Day 78: What an exciting place! I’d never been inside one before Monday. I’d ordered a 10″ bladed pole saw, which is a chain saw on a long stick. It had come in. I used to buy shoes, now it’s matching battery tools. I got a jack knife to pare down my cedar garden trellis materials to a point fine enough to dig into the soil. I got ordinary staples, sand paper, and more attention than I most often get at Canadian Tire. It was a wondrous experience to wander their aisles and for an hour and a half, I was in love. But I got out while I still had my wits and wallet about me.
I have stories to tell of snapping turtles, of a terrified hummingbird trapped in my shed, of tree-climbing men quoting me two hundred dollars an hour to fell trees, my newfound love of cotter pins, and replacing a wheel on a trailer, and much more.
But the real story here is that at 8:35 a.m. on Saturday June 9th, I planted the last grape vine, and my 33 fruits garden was planted, watered, mulched, and the pine and cedars that had stood in the way were down.
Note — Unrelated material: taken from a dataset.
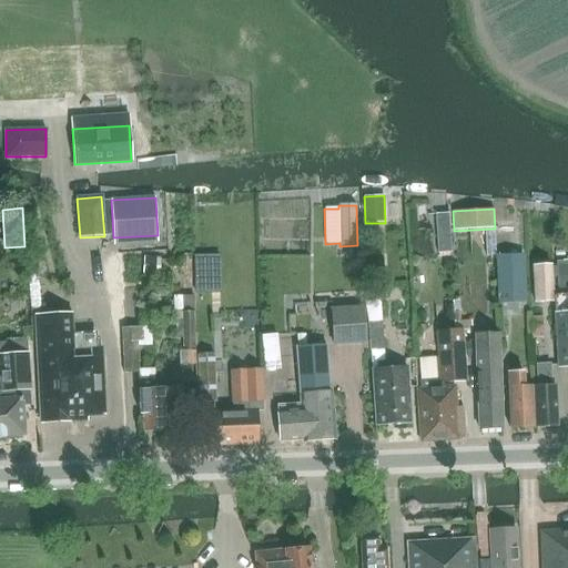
[(497,304),(526,303),(524,255),(495,256),(497,304)]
I could hardly believe I’d actually made my deadline, and the project of fleshing out the hardscaping and boundaries could take their sweet time to develop. I had done what I foolishly set out to do.
I have planted my roses (still in deep shade, so cutting cedars is my next urgency); I have now terraced five sections of a vegetable garden; built a bean trellis; have potatoes that are putting on about six inches a day and need hilling up; tomatoes, peppers, beans, peas, curcurbits of all kinds, brassicas, and I am ready to call all that too a victory against ridiculously pressing time. I am exhausted, and I have lost five pounds eating chocolate cake and oreo cookies to inject instantaneous fuel into my crazy pace.
There is an enormous amount of refinement to be continued, but I can be human again. Yesterday I stood still in the vast barn to soak in the sunlit feeling of being. It’s now that life at Styx Crossing really begins, and for my gardening progress to slow. It’s time to begin this wordy interplay between myself, this place, my life, and the reverberations I hold of my garden-writing father.